Kamuoyunun ve Dünya Çerkes Birliği (DÇB) bileşenlerinin dikkatine,
Kafkas Dernekleri Federasyonu (KAFFED) Yönetim Kurulu’nun 18 Aralık 2016 tarihinde yapılan toplantısında DÇB Genel Merkezi ile ilişkilerin “askıya” alınmasına karar verilmişti.
KAFFED Yönetim Kurulu’nun bu kararının ardından bir tartışma süreci başlamıştır. Bu tür konuların geniş katılım ile aktif olarak tartışılması, toplumsal sorunlarımıza doğru çözümlerin geliştirilmesi için faydalı ve gereklidir. KAFFED Yönetim Kurulu’nun bu kararını yerinde bulanlar olabileceği gibi eleştirenler, yersiz ve gereksiz bulanlar da olabilecektir. Ancak son zamanlarda yaşanan tartışmalarda bazı konuların yanlış anlaşıldığı ve aktarıldığı görüldüğü için, süreç hakkında kamuoyuna ayrıntılı bilgi verilmesine gerek duyulmuştur.
DÇB’de farklı sesler olması doğaldır
KAFFED’in kurucu bileşenlerinden biri olduğu DÇB, gerek anavatan, gerekse anavatanı dışında yaşayan Çerkes halkının kültürel ve manevi mirasının yaşatılması, ulusal varlığının korunması, ekonomik, sosyal, kültürel ve manevi sorunların çözülmesi, diasporada yaşayan Çerkeslerin anavatanları ile ilişkilerinin güçlendirilmesi ve anavatanına dönmek isteyen Çerkeslere her türlü desteğin sağlanması amacıyla kurulmuş uluslararası bir sivil toplum örgütüdür. Farklı coğrafyalarda, farklı kültürel ve siyasal koşullarda faaliyet gösteren kuruluşların yer aldığı bir yapılanmada, farklı görüş ve yaklaşımların olması da doğaldır.
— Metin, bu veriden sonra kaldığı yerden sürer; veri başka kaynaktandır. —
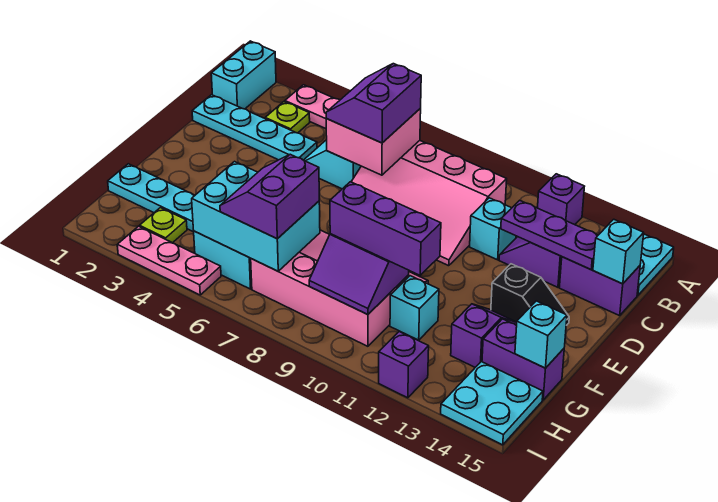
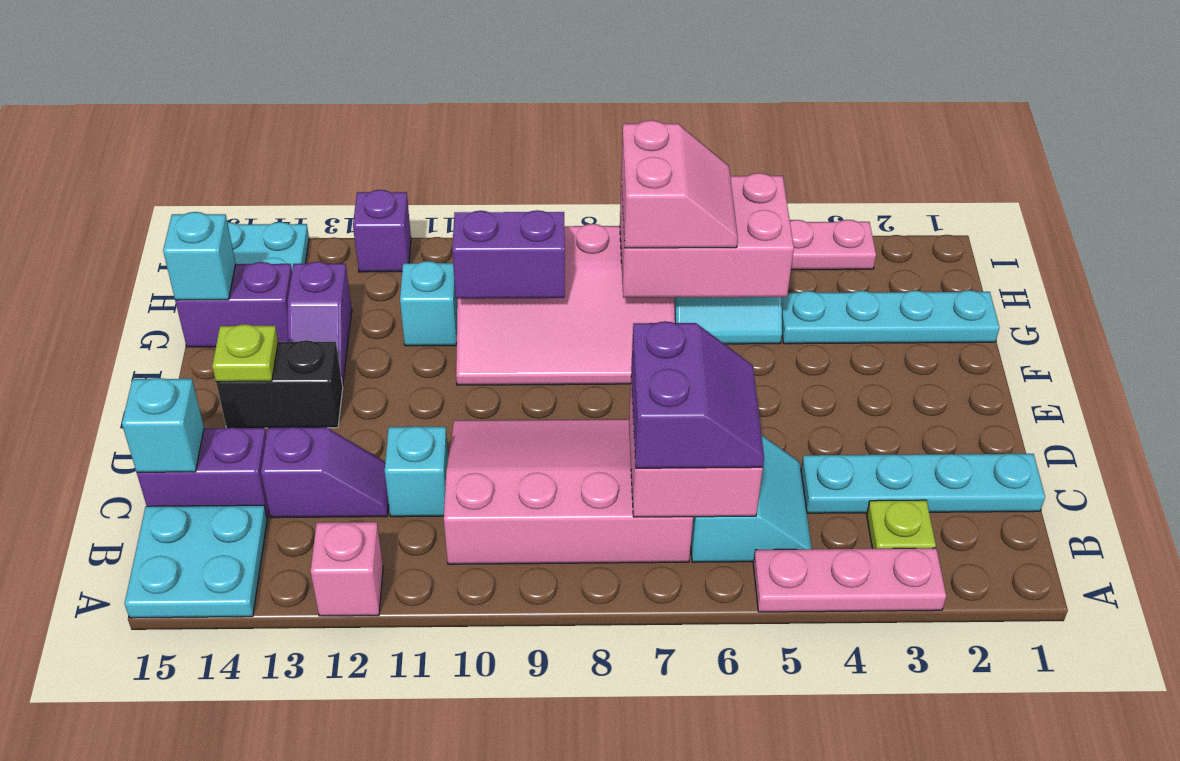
cyan brick A1:B1 level 1 -> none
purple brick A12 level 1 -> pink brick A12 level 1
purple plate C12:C14 level 2 -> none
black slope E13:E14 level 1 top 13 -> black brick E13:E14 level 1
cyan brick G5:H7 level 2 -> pink brick G5:H7 level 2
purple slope G6:H7 level 3 top 7 -> pink slope G6:H7 level 3 top 7
purple brick G9:G11 level 3 -> none
lime plate H3 level 1 -> lime plate E14 level 2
Bu nedenle KAFFED ve DÇB arasındaki ilişkilerin kuruluşundan bugüne kadar farklı düzeylerde ve hareketli olmasını, zaman zaman gerilimlerin yaşanmasını doğal karşılamak gerekir. Bu farklılıklara karşın tüm bileşenleri bir arada tutan ve beraber çalışmalarını sağlayan, DÇB’nin kuruluşunda açıkça tanımlanan ortak amaç ve ilkelerdir. KAFFED Yönetim Kurulu’nun son kararını, anavatan ve diasporadaki tüm Çerkesler tarafından benimsenen bu amaç ve ilkelerin gerçekleştirilmesini sağlamaya yönelik bir çaba olarak değerlendirmek gerekir.
DÇB, kısıtlama kararının ardından aktif tutum takınmadı
DÇB ile ilişkilerin geldiği noktayı ve KAFFED’in kararını sadece Genel Başkan Yaşar Aslankaya’nın Rusya Federasyonu’na girişinin 2020 yılına kadar kısıtlanmış olması ile açıklamak doğru değildir. Kuşkusuz anavatan-diaspora ilişkilerini engellemeye yönelik bu kısıtlamayı haksız, mesnetsiz ve hukuka aykırı buluyoruz. Ancak bu kısıtlamanın doğrudan DÇB tarafından yapılmadığını bilecek birikim ve kurumsal deneyime sahibiz. KAFFED olarak bu meseleye dair itirazımız, DÇB Genel Merkezi’nin bu olayın ardından bir kurumsal tavır geliştirmemesinden kaynaklanmaktadır.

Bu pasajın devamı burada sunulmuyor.